Telur dan balon adalah dua hal yang tidak asing dalam kehidupan manusia. Dari muda sampai tua, pria atau pun wanita pasti mengenal keduanya. Namun, siapa yang mengetahui bahwa telor dan balon bisa digunakan sebagai bahan refleksi kehidupan kita sehari-hari?

Tahukah Anda bahwa telur dan balon walaupun memiliki bentuk yang sama, tetapi ada perbedaan tajam antara keduanya? Balon kelihatannya indah dan menarik, coraknya meriah dan berwarna-warni,lincah dan riang bergerak kesana-kemari. Namun, itu hanya penampilan dari luar saja, sedangkan di dalamnya kosong. Hanya angin. Berbeda dengan telur, dari luar memang tidak semenarik dan secantik balon, tetapi di dalamnya terkandung potensi kehidupan.

Perbandingan diatas mengingatkan kita bahwa ternyata penampilan yang di dalam lebih penting daripada yang diluar. Dan kebenarannya, Tuhan memang lebih tertarik pada kualitas hati dan karakter kita, daripada memperhatikan bagi luar kita. Namun, ini bukan berarti bahwa kita tidak perlu berpenampilan menarik atau asal-asalan. Apalagi bila pekerjaan kita berhubungan dengan orang banyak. Ada banyak mata yang melihat kita. Bila kita seorang sales lalu mengenakan pakaian yang tidak disetrika, tidak harum, bisa Anda bayangkan bagaimana respon pembeli? Apakah konsumen akan respek dan tertarik untuk membeli produk atau jasa Anda? Saya rasa tidak.

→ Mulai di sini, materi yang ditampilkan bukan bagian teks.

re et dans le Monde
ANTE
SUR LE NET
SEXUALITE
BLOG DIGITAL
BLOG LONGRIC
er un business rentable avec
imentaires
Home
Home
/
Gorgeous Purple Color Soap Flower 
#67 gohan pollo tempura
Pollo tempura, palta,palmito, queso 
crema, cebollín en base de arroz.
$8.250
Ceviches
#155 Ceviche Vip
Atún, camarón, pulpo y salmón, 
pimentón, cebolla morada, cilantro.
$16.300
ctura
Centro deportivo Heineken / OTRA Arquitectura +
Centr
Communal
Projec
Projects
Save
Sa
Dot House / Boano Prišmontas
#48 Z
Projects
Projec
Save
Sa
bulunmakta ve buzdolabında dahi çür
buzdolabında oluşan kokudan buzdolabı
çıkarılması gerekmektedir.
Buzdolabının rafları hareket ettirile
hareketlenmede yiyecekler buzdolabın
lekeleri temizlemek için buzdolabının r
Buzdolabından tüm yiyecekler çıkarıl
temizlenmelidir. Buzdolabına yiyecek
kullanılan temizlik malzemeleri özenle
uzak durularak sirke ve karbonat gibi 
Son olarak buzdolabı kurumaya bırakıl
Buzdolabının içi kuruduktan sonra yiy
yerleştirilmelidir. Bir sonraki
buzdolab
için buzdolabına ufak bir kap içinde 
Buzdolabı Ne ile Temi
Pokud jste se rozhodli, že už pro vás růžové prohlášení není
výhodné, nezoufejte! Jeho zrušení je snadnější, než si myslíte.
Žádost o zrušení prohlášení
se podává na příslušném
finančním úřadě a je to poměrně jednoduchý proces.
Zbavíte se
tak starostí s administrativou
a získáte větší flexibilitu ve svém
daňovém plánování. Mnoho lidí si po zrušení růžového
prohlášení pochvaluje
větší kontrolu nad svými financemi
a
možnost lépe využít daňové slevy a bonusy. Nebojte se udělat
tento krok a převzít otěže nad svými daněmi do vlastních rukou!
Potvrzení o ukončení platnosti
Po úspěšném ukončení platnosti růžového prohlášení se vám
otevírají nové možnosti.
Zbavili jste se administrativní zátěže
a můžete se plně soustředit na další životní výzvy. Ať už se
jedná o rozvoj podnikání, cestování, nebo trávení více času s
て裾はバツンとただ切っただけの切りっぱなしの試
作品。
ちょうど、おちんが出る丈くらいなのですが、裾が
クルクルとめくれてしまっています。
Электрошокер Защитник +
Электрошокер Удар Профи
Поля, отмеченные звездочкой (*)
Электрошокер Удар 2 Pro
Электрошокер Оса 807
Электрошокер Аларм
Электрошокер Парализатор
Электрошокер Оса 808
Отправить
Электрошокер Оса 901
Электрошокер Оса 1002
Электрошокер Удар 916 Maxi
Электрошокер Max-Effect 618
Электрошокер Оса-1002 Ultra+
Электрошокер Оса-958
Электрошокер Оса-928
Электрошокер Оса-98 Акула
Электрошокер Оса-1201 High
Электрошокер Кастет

Oleh karena itu, hendaklah penampilan di dalam hati kita berpadanan dengan yang di luar. Bila karakter dan sikap kita baik, bukankah akan lebih baik lagi dan sempurna, jika kita juga memiliki penampilan luar yang baik? Saya percaya apabila yang luar dan dalam sudah excellent, kita akan disukai tidak hanya oleh Allah tetapi juga manusia.


Kecantikan hati yang didukung dengan penampilan fisik yang menarik merupakan perpaduan yang sempurna dalam kehidupan Anda.



I Samuel 16:7
“Tetapi berfirmanlah TUHAN kepada Samuel:”Janganlah pandang parasnya atau perawakan yang tinggi, sebab Aku telah menolaknya. Bukan yang dilihat manusia yang dilihat Allah; manusia melihat apa yang di depan mata, tetapi TUHAN melihat hati.”